Last Updated: Sun Oct 17, 2010 00:31 am (KSA) 21:31 pm (GMT)

Sudan election to start on time despite protest

Electoral commission official Abdullah Ahmed Abdullah briefs the press following a meeting with U.S. envoy Scott Gration
Electoral commission official Abdullah Ahmed Abdullah briefs the press following a meeting with U.S. envoy Scott Gration

Sudan's elections commission on Saturday said the first multi-party polls would go ahead on time, dashing an opposition party's demands for a four-week delay to address complaints of irregularities in the process.

The main candidates for the presidential elections, apart from the opposition Umma party leader, withdrew from the race this week, saying the vote was already "rigged" for incumbent President Omar Hassan al-Bashir to win.
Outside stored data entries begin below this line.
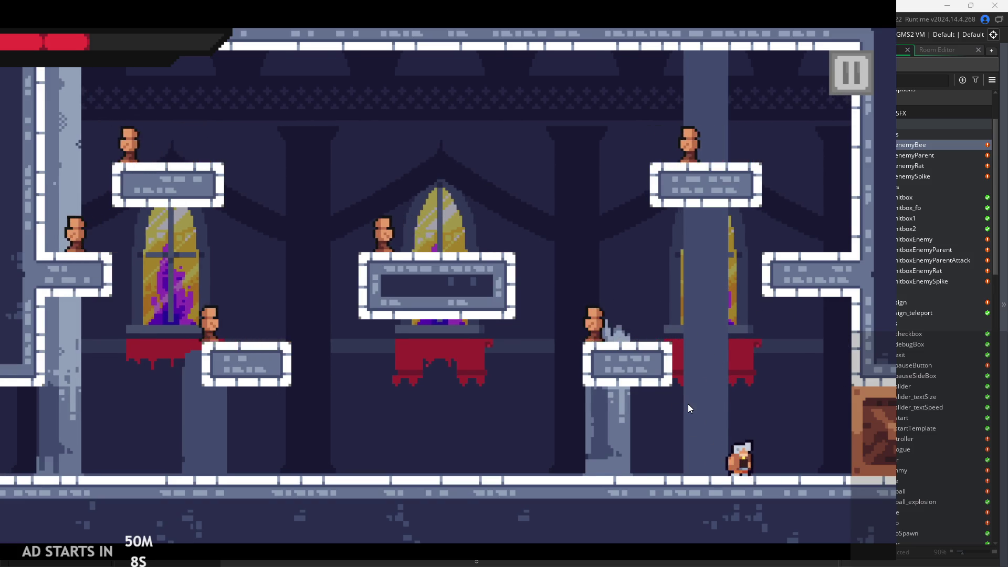
{"action": "key", "text": "Left"}
{"action": "key", "text": "space"}
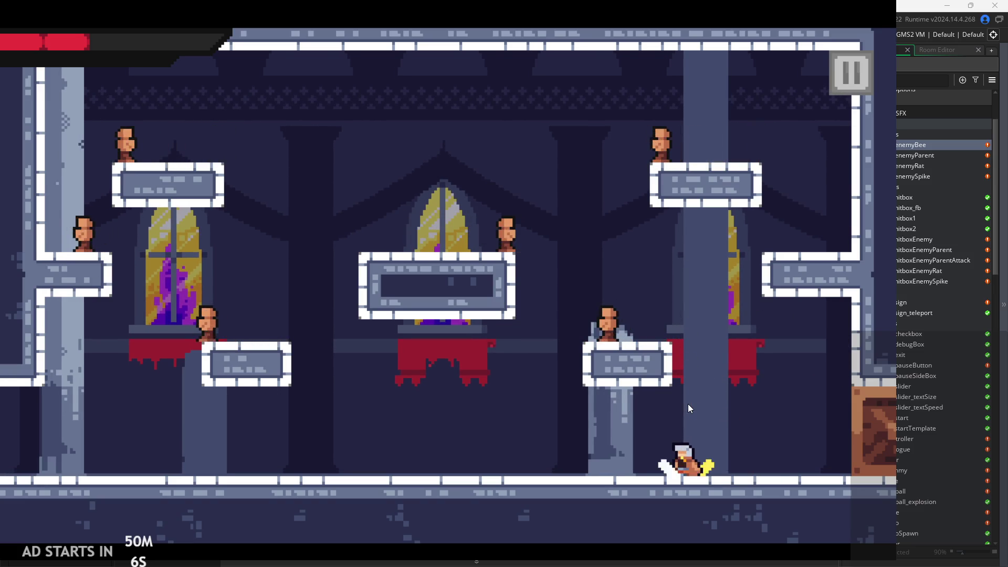
{"action": "key", "text": "space"}
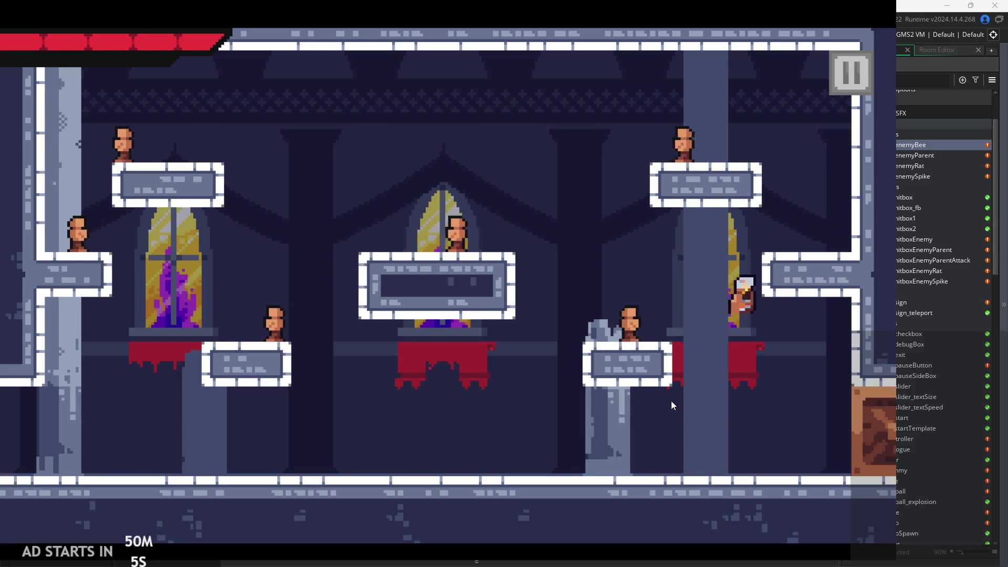
{"action": "key", "text": "Left"}
{"action": "key", "text": "Left"}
 The National Elections Commission (NEC) is working to have the elections on the dates we specified on April 11, 12, 13 
Deputy head of the NEC, Abdallah Ahmed Abdallah,

Umma party head Sadeq al-Mahdi, Sudan's last democratically elected leader, listed eight demands including a four-week delay to be agreed to before April 6, or his party would boycott all parts of the presidential, legislative and gubernatorial votes.

"The National Elections Commission (NEC) is working to have the elections on the dates we specified on April 11, 12, 13," deputy head of the NEC, Abdallah Ahmed Abdallah, told reporters after meeting U.S. envoy Scott Gration.
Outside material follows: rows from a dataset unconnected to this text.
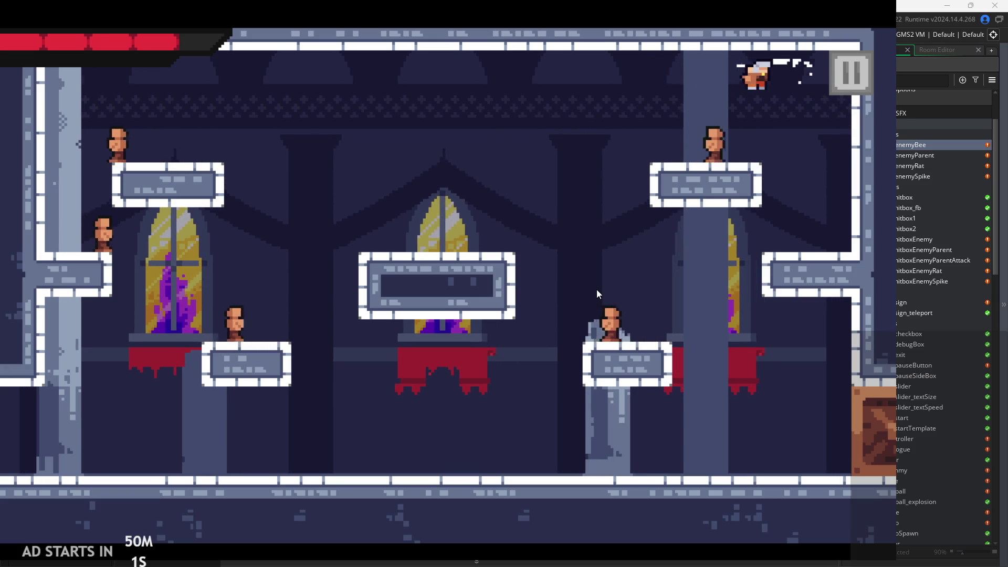
{"action": "key", "text": "space"}
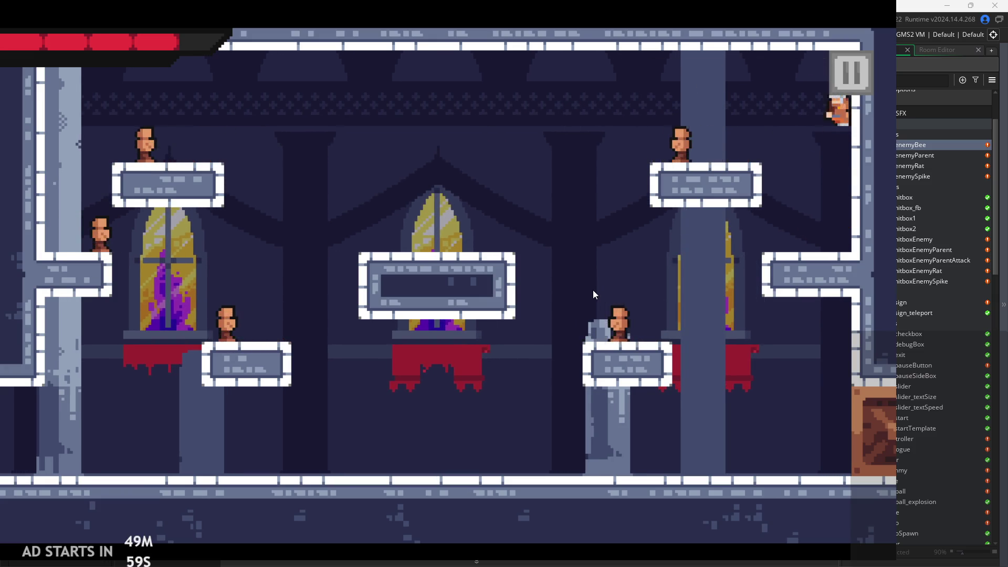
{"action": "key", "text": "Left"}
{"action": "key", "text": "Right"}
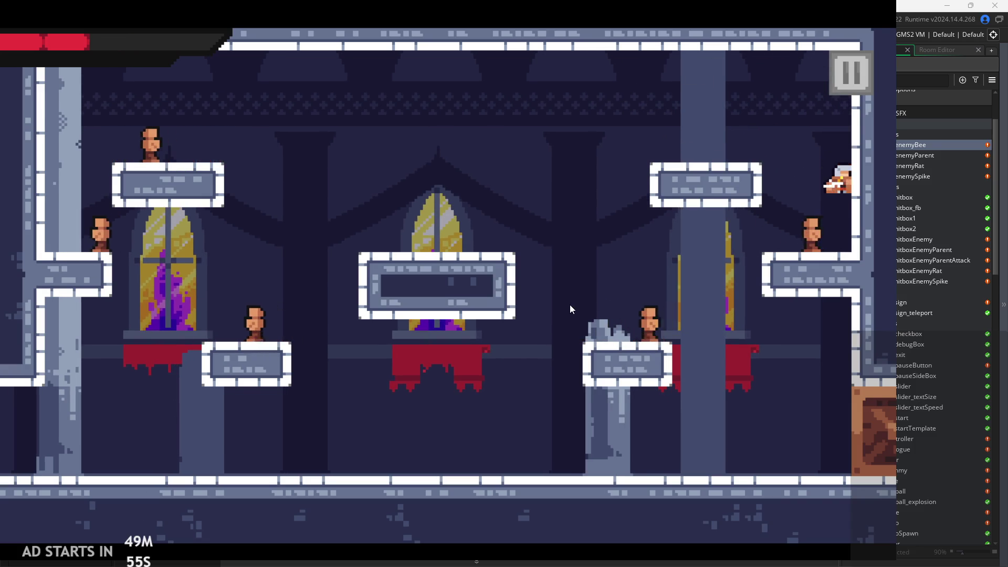
{"action": "key", "text": "space"}
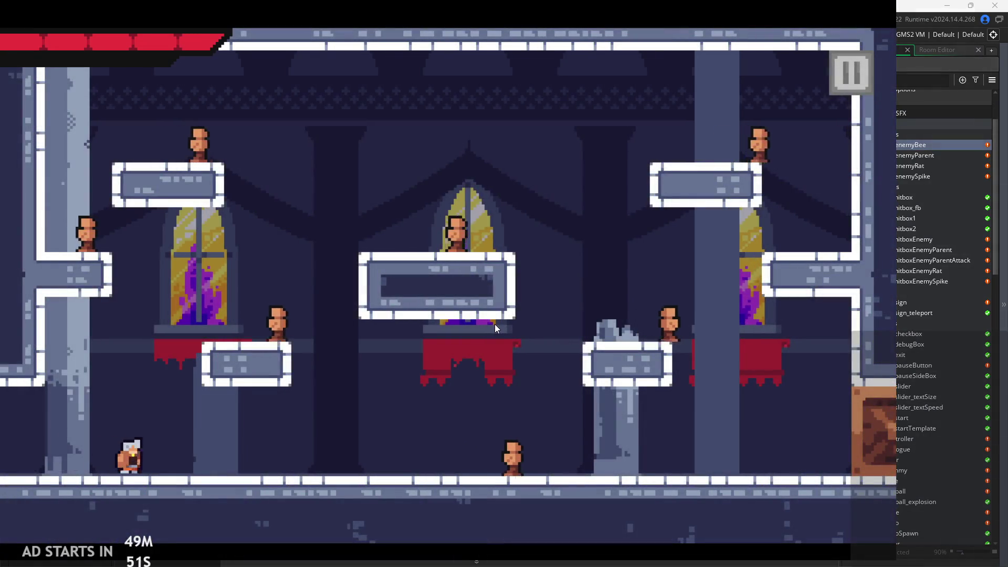
Dash the hero back and forth along the floor, jumping near the right pillar
{"action": "key", "text": "Right"}
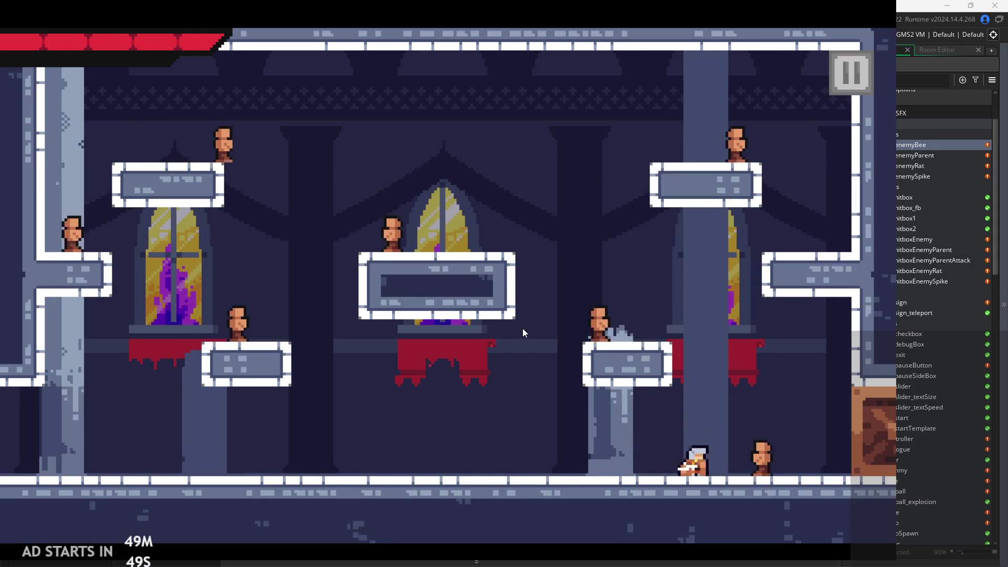
{"action": "key", "text": "Up"}
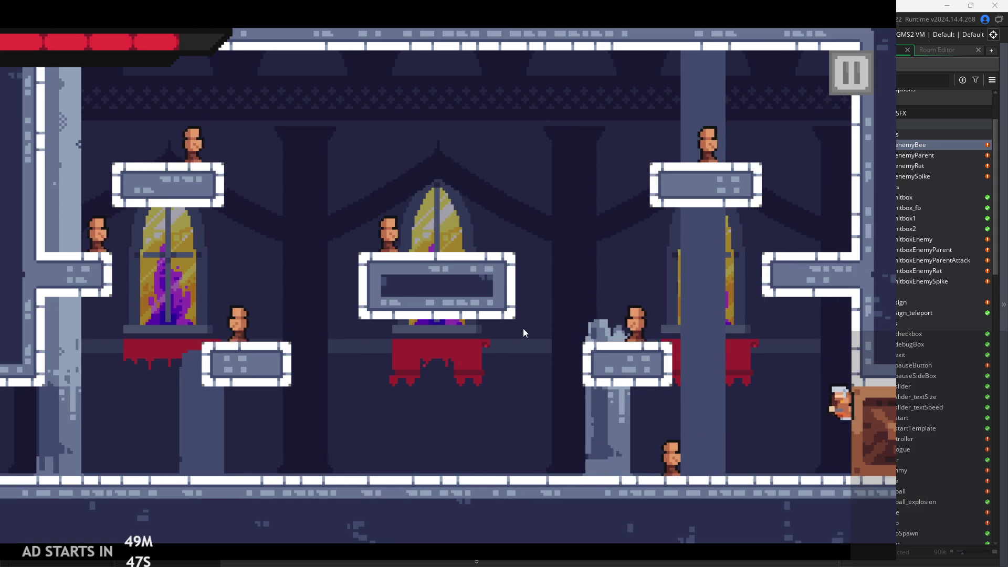
{"action": "key", "text": "Left"}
"The NEC confirmed to Gration that it had completed all the necessary procedures to have the elections on the specified dates," he added.

The Umma party leader said on Friday Gration had told him he would try to achieve the four-week delay. He flew into Khartoum after the opposition boycott threats.

Free and fair as possible

 These people have gone to great lengths to ensure that the people of Sudan will have access to polling places and that the procedures and processes will ensure transparency 
U.S. envoy Scott Gration

On Saturday, Gration said he was confident the country's first general elections since 1986 would be as "free and fair as possible" and would start on time on April 11.
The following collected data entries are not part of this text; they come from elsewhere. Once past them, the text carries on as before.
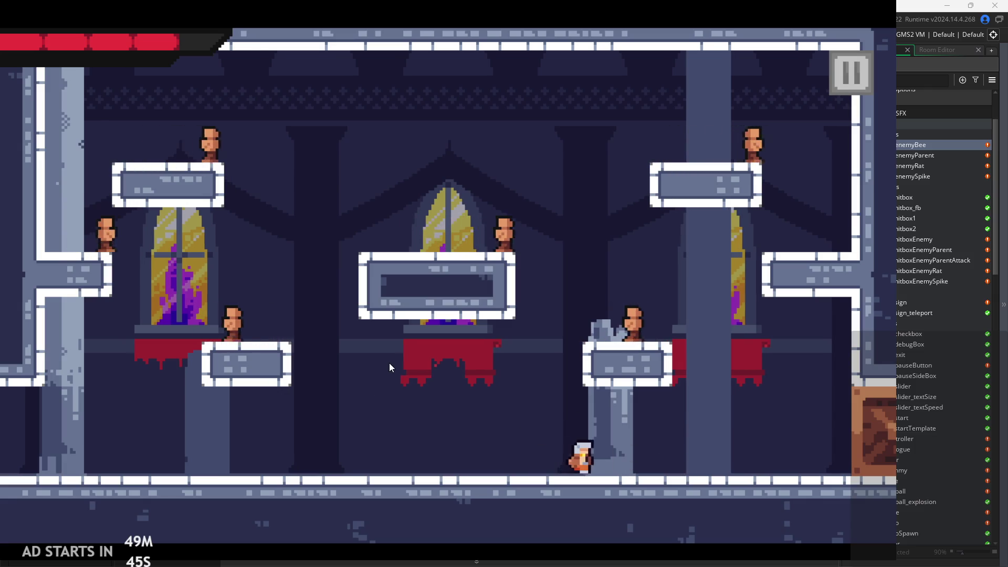
{"action": "key", "text": "Up"}
{"action": "key", "text": "Up"}
{"action": "key", "text": "Left"}
{"action": "key", "text": "Up"}
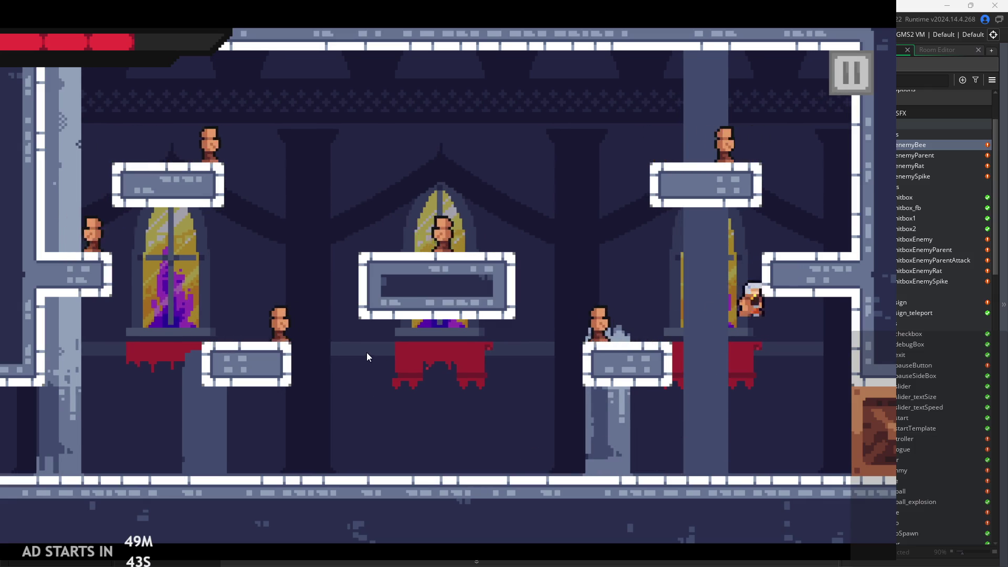
{"action": "key", "text": "Up"}
{"action": "key", "text": "Left"}
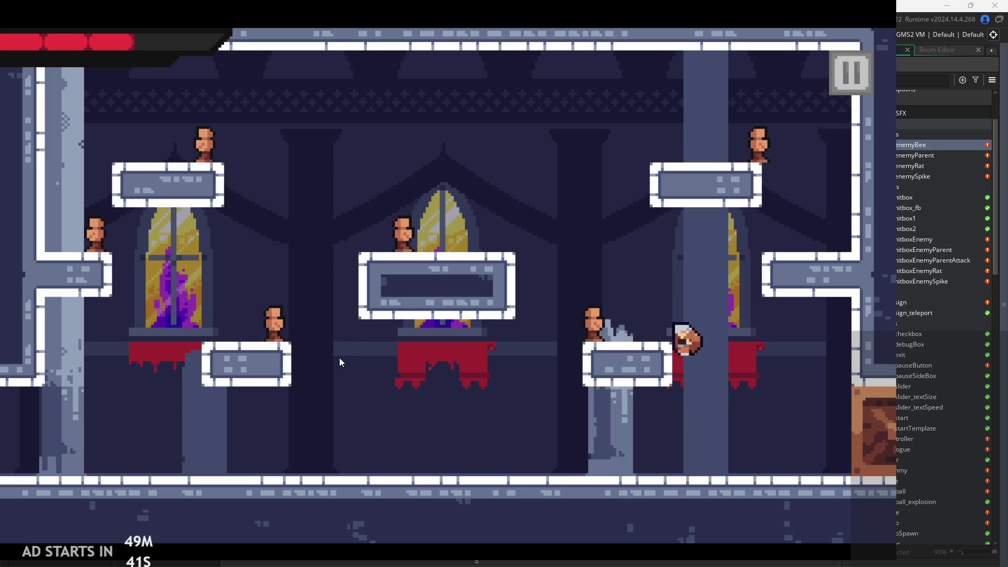
{"action": "key", "text": "Left"}
{"action": "key", "text": "Up"}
Gration was speaking to reporters in Khartoum after meeting members of the electoral commission.

"These people have gone to great lengths to ensure that the people of Sudan will have access to polling places and that the procedures and processes will ensure transparency," Gration said.

Meanwhile, Bashir told a campaign rally in the eastern town of Kassala there would be no delay. Last month he threatened to expel international observers who asked for a delay.

South Sudan's leading party triggered the election crisis on Wednesday by withdrawing its presidential candidate, seen as Bashir's main competition, and boycotting all levels of polls in Darfur because of the conflict there.

The decision by the ex-rebel Sudan People's Liberation Movement (SPLM) threw the opposition into disarray with little consensus arising on whether to join the boycott and to what degree.

Bashir wants to win the elections to legitimize his rule, in defiance of an International Criminal Court warrant for his arrest for war crimes in Darfur, after a brutal counter-insurgency campaign begun in 2003.

The United Nations estimates 300,000 died in the humanitarian crisis sparked by more than 2.5 million fled their homes after mostly non-Arab rebels took up arms accusing central government of neglect.